January 27, 2012

Agency & Literature. What Does it Mean?

  I really wanted to talk about agency as a concept in and of itself and to step outside of our discussion of Sojourner Truth and Frances Gage. Agency, as discussed in our class references a kind of linguistic agency, as in the agency of self-expression through the use of language. I will be exploring this through the works of Ong, Campbell and Gilbert and Gubar. It is also important to note that this must not be the only form of agency and I think that understanding the very specific nature of the definition we are talking about will help further illuminate and clarify the theories and ideas presented in this section.

To begin with, I would like to look at Ong's article "The Writer's Audience is Always a Fiction." This article is critical to understanding exactly what linguistic agency is and what it means for literature, both of which are very salient issues for our class. Ong proposes that writers create an audience for themselves when they go about writing anything and this created part must then be assumed by the reader (Ong, 12). This implicates questions of the reader's agency because "they have to adjust when the rules change" (Ong, 12). Is also raises a second question about the author: "If and when he becomes truly adept, an 'original writer,' he can do more than project the earlier audience, he can alter it" (Ong, 11). This proposes that the writer must struggle to both propose his own agency in regards to the control of his own work (creating a truly original approach) and also in the control of others (how others are forced to perceive or read a piece). With this information, two things again become important: First, that agency in this sense is entirely linguistic. It involves asking others to accept a certain form of speaking and meaning. Second, that agency is limited to an extent. As Ong mentions later in his article, the demands of a given author (Hemingway in this case) can exceed the linguistic bounds of their actual audience (say a 16th century one) and result in a refutation of legitimacy (Ong, 15). This would then mean that linguistic agency is highly contextual, which agrees quite strongly with both Campbell and Gilbert and Gubar.

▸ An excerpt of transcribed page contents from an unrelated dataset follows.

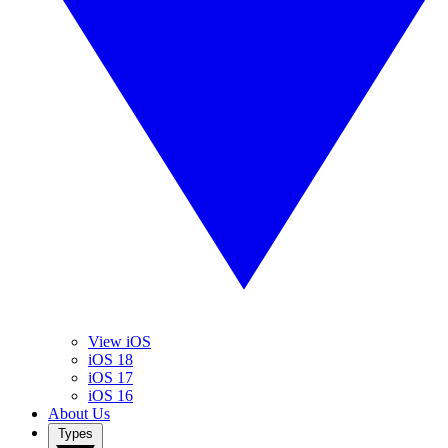
View iOS
iOS 18
iOS 17
iOS 16
About Us
Types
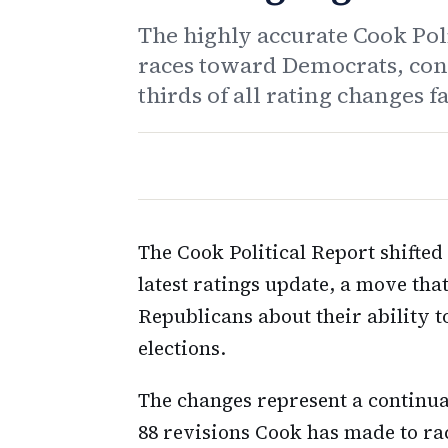
The highly accurate Cook Pol
races toward Democrats, cont
thirds of all rating changes 
The Cook Political Report shifte
latest ratings update, a move th
Republicans about their ability
elections.
The changes represent a continuat
88 revisions Cook has made to ra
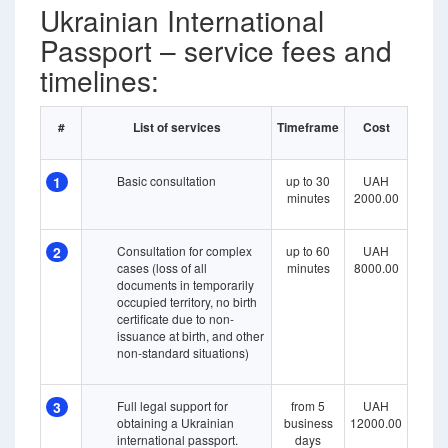
Ukrainian International
Passport – service fees and
timelines:
#
List of services
Timeframe
Cost
1
Basic consultation
up to 30
UAH
minutes
2000.00
2
Consultation for complex
up to 60
UAH
cases (loss of all
minutes
8000.00
documents in temporarily
occupied territory, no birth
certificate due to non-
issuance at birth, and other
non-standard situations)
3
Full legal support for
from 5
UAH
obtaining a Ukrainian
business
12000.00
international passport.
days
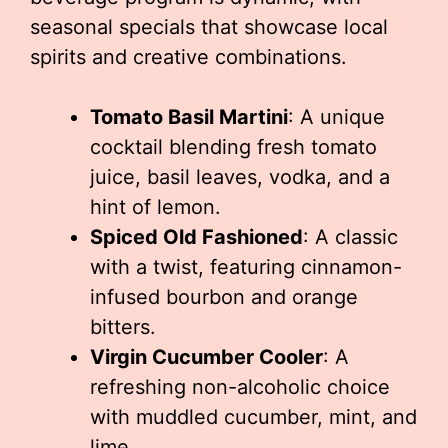
seasonal specials that showcase local
spirits and creative combinations.
Tomato Basil Martini
: A unique
cocktail blending fresh tomato
juice, basil leaves, vodka, and a
hint of lemon.
Spiced Old Fashioned
: A classic
with a twist, featuring cinnamon-
infused bourbon and orange
bitters.
Virgin Cucumber Cooler
: A
refreshing non-alcoholic choice
with muddled cucumber, mint, and
lime.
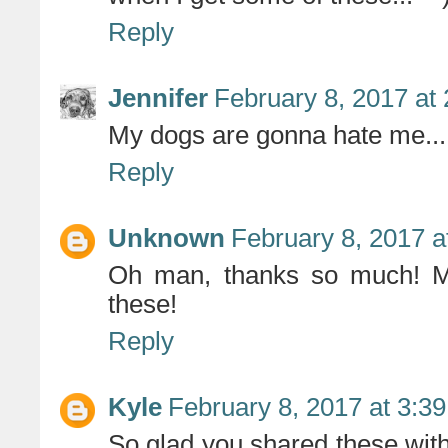
Reply
Jennifer
February 8, 2017 at
My dogs are gonna hate me.....
Reply
Unknown
February 8, 2017 a
Oh man, thanks so much! My
these!
Reply
Kyle
February 8, 2017 at 3:3
So glad you shared these with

Campbell proposes five aspects of linguistic agency which are that it "(1) is communal and participatory...(2) is "invented" by authors who are points of articulation; (3) emerges in artistry or craft; (4) is effected through form; and (5) is perverse, that is, inherently...open to reversal" (Campbell, 2). It is important to note that by her third point Campbell is specifically referring to Aristotle's proposition that "Art is...a reasoned habit of mind in making...things that can be other than what they are" (Campbell, 6). However, what is really salient out of all this is the first, second and fifth points of Campbell. Linguistic agency is communal and participatory. It must be, otherwise language would be utterly useless. A simple thought experiment is to imagine yourself face-to-face with an alien who has never before been to earth, let alone heard its languages and you must communicate with him. To establish any kind of meaning you would have to work together to find gestures that might translate. The same is true of language as a whole, though it is not often thought of in the same way. The minds of individuals are, to a certain extent, aliens that work together to form an understanding of "gestures" that have, over thousands of years, translated into words and later into letters. This covers both points one and two while implying the fifth. If language is constantly being agreed upon, certainly it can be changed. Here, I think, is where the issue of agency begins to form. Who has the power to change language? Who has the power to re-frame how a reader reads a text or an audience hears a speaker?

These are the central questions of linguistic agency and vital, I believe, to our analysis of the theory we read about this kind of agency. Gilbert and Gubar highlight this concern beautifully in the chapter "Infection of the Sentence: The Woman Writer and the Anxiety of Authorship" of The Madwoman in the Attic. The concern of these two women over the "anxiety of influence" or even of authorship becomes a very legitimate concern when viewed in light of the previous questions and I think it is through these kinds of lenses that the rest of the texts should be analyzed if not done so already.